Last season, in the midst of the Bruins and Canadiens battling for Northeast Division supremacy, the two teams were playing on March 3 in Boston. The Bruins held a 3-2 lead in the second period when the Canadiens' Alexi Emelin cross-checked then-Boston teammate Tyler Seguin in the ribs. Seguin fell to the ice. Chara did not see the initial hit, but he tracked down Emelin and began to pummel him in defense of his teammate. Chara received 17 minutes in penalties and Montreal eventually won 4-3. But no one on the Bruins, including Claude Julien, had an issue with how the captain handled the situation.

Earlier in the season, Chara was publicly criticized for not responding in similar fashion when teammate Shawn Thornton suffered a concussion during a fight with the Buffalo Sabres' John Scott. But that situation was completely different from the one with Emelin. Going after a Buffalo player who averages three minutes a game wasn't worth Chara losing extended ice time.

The fact is, Chara's teammates know that, when needed, their captain will protect them.

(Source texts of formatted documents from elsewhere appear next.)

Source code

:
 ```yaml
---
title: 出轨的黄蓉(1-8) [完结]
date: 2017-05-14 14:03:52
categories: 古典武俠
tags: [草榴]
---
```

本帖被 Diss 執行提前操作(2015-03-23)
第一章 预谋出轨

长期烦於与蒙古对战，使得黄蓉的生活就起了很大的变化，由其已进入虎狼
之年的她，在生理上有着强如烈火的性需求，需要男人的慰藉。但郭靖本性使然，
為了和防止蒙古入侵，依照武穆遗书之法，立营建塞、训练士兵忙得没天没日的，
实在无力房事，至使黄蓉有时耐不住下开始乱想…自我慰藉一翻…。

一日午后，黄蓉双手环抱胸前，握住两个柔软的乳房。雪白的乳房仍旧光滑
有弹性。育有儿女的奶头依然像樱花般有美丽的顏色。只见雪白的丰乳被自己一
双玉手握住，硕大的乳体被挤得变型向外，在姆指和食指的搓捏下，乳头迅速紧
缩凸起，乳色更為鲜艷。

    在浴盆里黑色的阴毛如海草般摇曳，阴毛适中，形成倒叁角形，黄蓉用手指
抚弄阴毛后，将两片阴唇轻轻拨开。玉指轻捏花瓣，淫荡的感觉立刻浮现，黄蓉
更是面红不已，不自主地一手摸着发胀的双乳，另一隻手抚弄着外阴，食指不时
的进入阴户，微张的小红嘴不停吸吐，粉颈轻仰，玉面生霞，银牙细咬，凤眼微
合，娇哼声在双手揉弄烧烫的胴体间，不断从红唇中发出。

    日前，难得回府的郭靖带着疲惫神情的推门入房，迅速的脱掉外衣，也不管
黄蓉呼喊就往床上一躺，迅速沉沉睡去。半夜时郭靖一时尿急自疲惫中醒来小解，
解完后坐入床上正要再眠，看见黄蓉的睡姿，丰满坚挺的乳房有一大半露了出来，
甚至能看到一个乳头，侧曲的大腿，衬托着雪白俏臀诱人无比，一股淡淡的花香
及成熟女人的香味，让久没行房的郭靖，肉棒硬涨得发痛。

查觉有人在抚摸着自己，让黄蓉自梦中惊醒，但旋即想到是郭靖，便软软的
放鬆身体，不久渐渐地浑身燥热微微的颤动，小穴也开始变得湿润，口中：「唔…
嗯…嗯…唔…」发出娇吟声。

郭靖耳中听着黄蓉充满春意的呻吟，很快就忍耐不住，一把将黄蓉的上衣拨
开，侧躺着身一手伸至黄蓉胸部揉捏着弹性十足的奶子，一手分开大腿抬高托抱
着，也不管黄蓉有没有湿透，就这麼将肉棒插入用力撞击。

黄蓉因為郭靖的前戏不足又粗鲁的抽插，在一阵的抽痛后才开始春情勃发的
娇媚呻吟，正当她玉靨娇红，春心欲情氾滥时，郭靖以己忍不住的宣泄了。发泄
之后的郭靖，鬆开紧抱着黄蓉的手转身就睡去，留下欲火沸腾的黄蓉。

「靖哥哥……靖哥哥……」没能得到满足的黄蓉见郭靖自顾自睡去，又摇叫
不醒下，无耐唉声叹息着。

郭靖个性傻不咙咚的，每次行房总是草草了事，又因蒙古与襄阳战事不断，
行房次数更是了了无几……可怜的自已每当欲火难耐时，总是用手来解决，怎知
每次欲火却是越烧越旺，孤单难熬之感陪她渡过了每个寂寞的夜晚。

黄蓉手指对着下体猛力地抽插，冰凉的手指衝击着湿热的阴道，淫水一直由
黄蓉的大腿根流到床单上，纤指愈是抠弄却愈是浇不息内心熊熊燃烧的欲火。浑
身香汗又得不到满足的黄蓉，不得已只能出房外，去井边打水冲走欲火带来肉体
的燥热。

After playing in all 48 games of the 2012-13 lockout-shortened season, Chara logged a career-high in ice time during the Stanley Cup playoffs. He's not perfect and the Blackhawks proved it last spring.

It was like a scene from "Rocky IV" when Rocky Balboa threw a punch and cut his Russian opponent, who seemed invincible, and his manager said: "You cut him. You hurt him. You see, he's not a machine, he's a man." ( No, Chara's not from Russia, but you get the point.) The Blackhawks did to Chara last June what Balboa did to Ivan Drago.

During Game 4 of the finals, Chara was on the ice for five of the six goals during Chicago's 6-5 overtime win at TD Garden. After that game, Blackhawks captain Jonathan Toews publicly declared he and his teammates were not intimidated by Chara's presence. It was a rallying cry for Chicago and one of the turning points of the series, as the Blackhawks won three straight and hoisted the Stanley Cup after their Game 6 win in Boston.

Like most of his teammates, Chara was playing hurt. He never used his injury as an excuse, nor did he fully disclose what was bothering him during the finals, but his shot totals drastically declined and he was on the ice for 10 of the 12 goals Chicago scored in Games 4, 5 and 6.

After a brief but productive offseason, Chara returns with that Stanley Cup in mind.

At age 36, he doesn't appear to be slowing down. He's in the third year of his seven-year, $45.5 million contract with the Bruins. Boston's original investment has paid serious dividends and he will likely end his career here.

In order to keep Chara fresh and healthy for the remainder of his current deal, Julien hopes others on the blue line can step up and contribute more in order to reduce Chara's workload.

"I don't know if I'd call it 'pull back the reins.' He's always in great shape, so that's never an issue," Julien said. "What we have to do, in order for our team to progress, is start putting more trust in other players, too, and give them more responsibilities and that's the way we're going to get better. What that will allow is other players to grow in those roles, but it will also allow Zdeno to be better."

That means Johnny Boychuk, Adam McQuaid, Torey Krug, Dougie Hamilton and Matt Bartkowski will have more responsibility.

"If [Chara] plays a little less, he's going to give us more," Julien said. "That's a small adjustment, but that doesn't mean he's going to go from 24 minutes to 19. There are going to be games where you might see him get as much ice time, but we're certainly going to keep an eye on that for him."

On June 16, 2011, Chara carried the Stanley Cup off the team charter when it returned from Vancouver. It was one of those moments that will be forever etched into this city's sports lore. As satisfying as it was for the captain and his teammates, the Bruins wanted more. They came agonizingly close to another championship last spring, and it still stings four months later.

The Bruins expect nothing less than another run at the Stanley Cup in 2013-14.

"Every team is going to play us hard and give us their best," Chara said. "We have to be ready for that."

Chara's words are just another example of a simple statement from a no-nonsense captain in Boston.